• [DATA SEGMENT]
===============

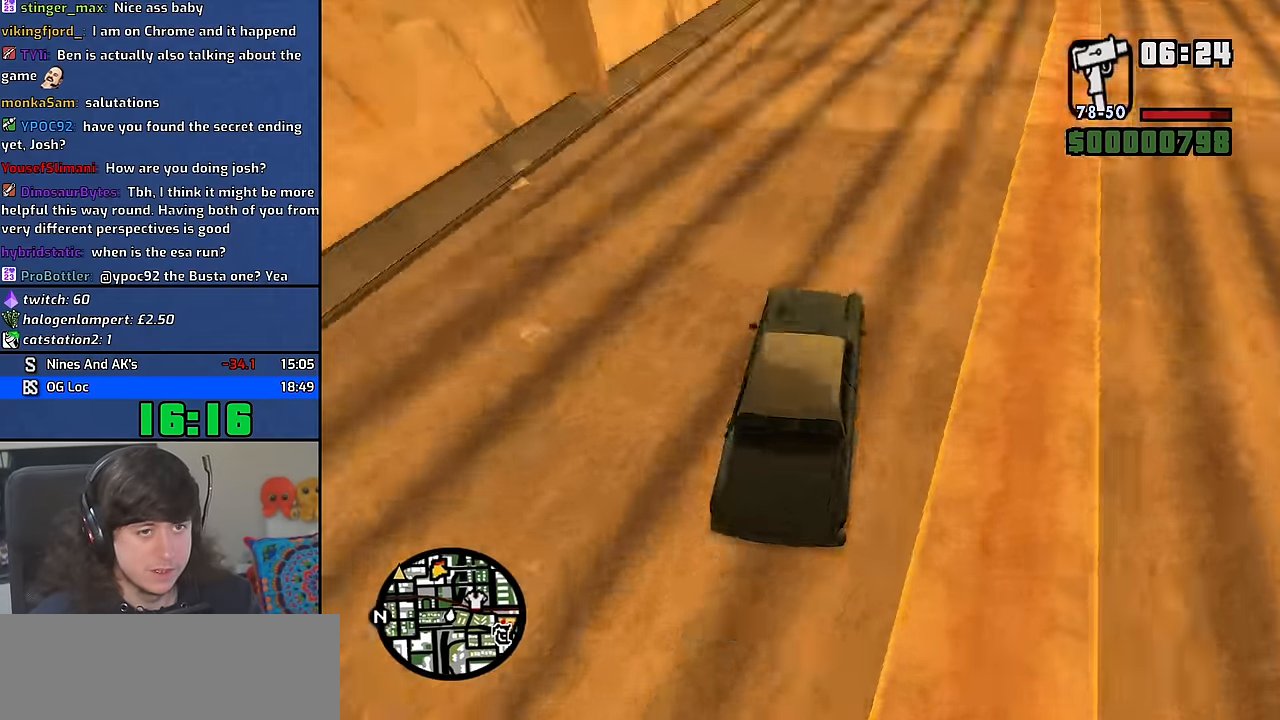
{"keys": ["w"], "mouse": [], "events": [[100, "a", "down"], [216, "a", "up"]]}
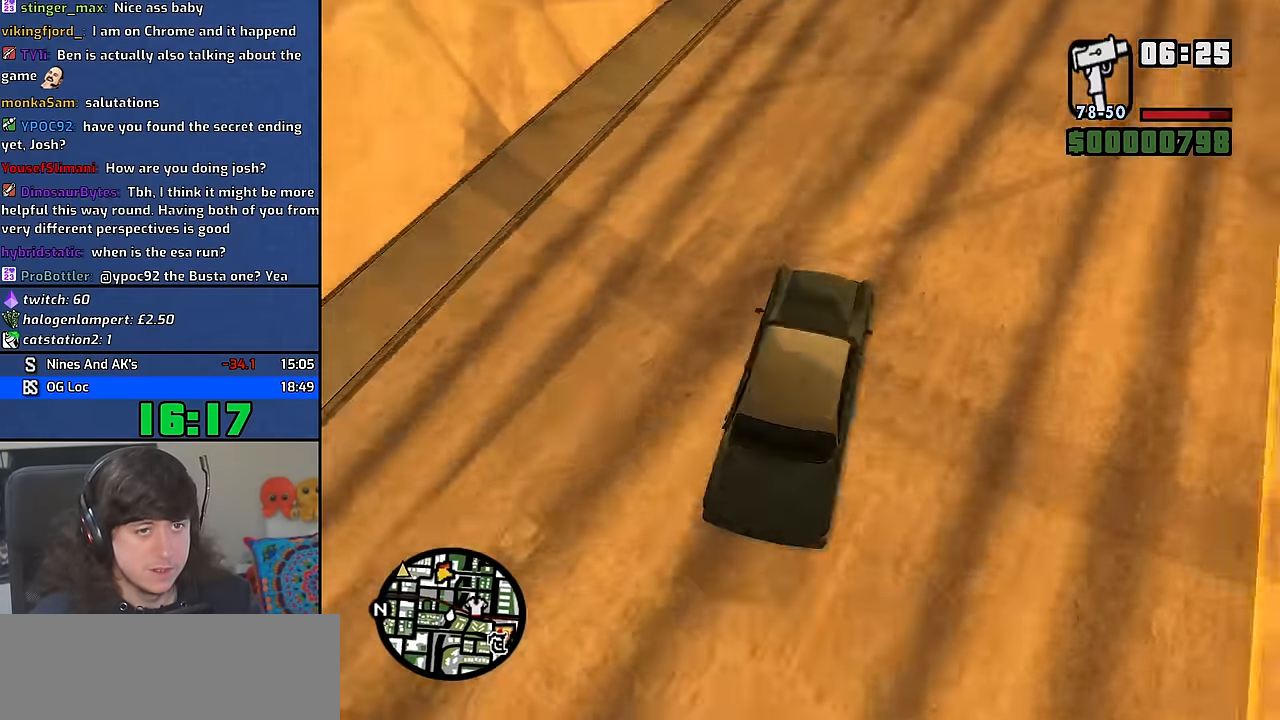
{"keys": ["w"], "mouse": [], "events": []}
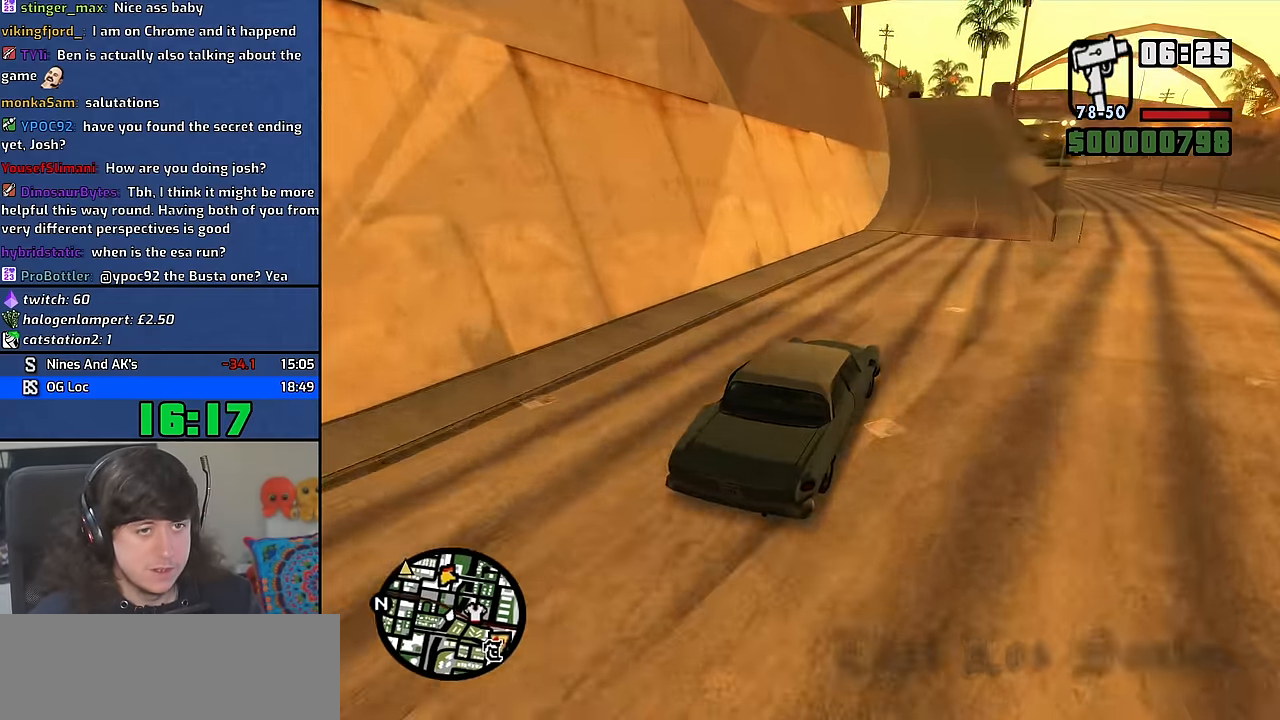
{"keys": ["w"], "mouse": [], "events": []}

===============

• [EXERCISE DETAILS]
Transcribe all of the data above exactly; no picture belongs in the copy.

• [WRITTEN SOLUTION]
{"keys": ["w"], "mouse": [], "events": [[100, "a", "down"], [216, "a", "up"]]}
{"keys": ["w"], "mouse": [], "events": []}
{"keys": ["w"], "mouse": [], "events": []}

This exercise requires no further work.